Directions
Rewrite the lines from the one containing "pose: elev=110.7 azim=71.7" through the one containing "Dot at: (275, 233)". Change "dist" to "distance" and leave the rest as it is.

Source data
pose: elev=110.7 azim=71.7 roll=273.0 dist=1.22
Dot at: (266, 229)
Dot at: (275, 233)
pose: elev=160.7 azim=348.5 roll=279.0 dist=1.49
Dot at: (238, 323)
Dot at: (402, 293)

---

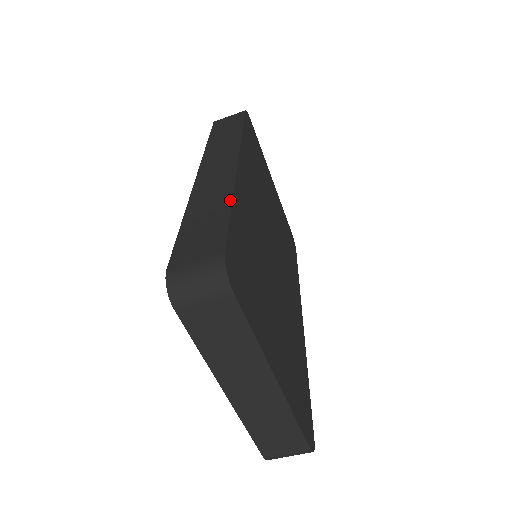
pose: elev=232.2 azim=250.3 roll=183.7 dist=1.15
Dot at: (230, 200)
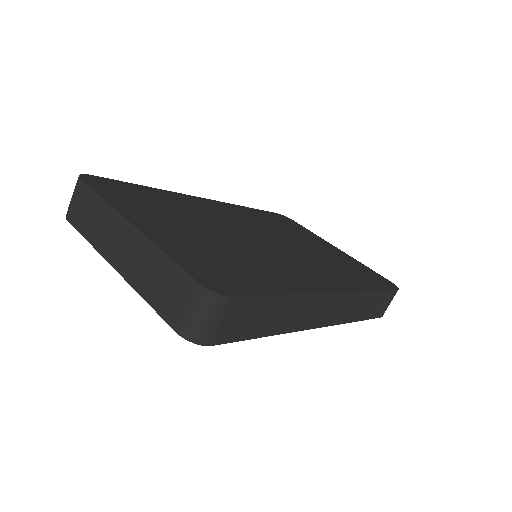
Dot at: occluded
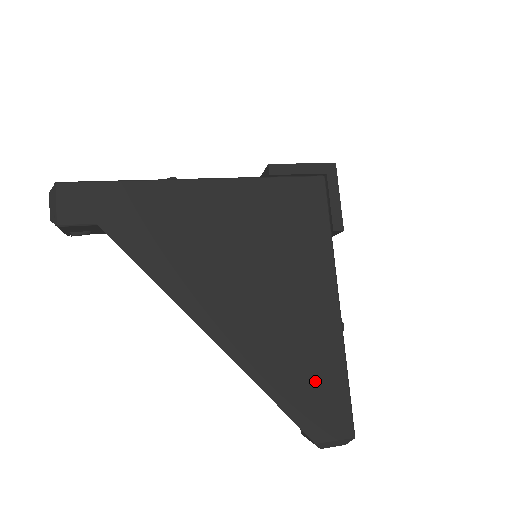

...

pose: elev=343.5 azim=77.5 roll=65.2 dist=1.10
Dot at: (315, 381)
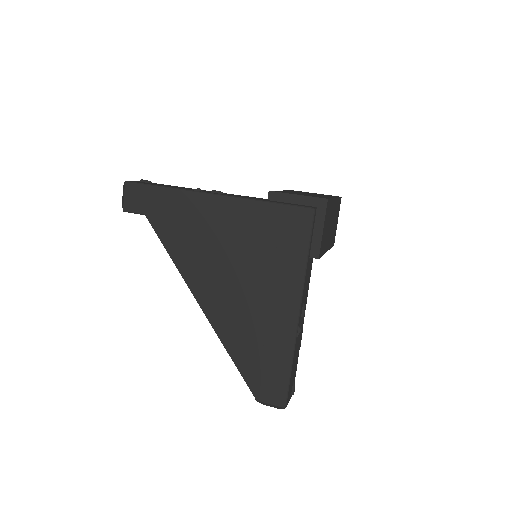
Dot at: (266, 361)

Written reply
pose: elev=110.7 azim=71.7 roll=273.0 distance=1.22
Dot at: (266, 229)
Dot at: (275, 233)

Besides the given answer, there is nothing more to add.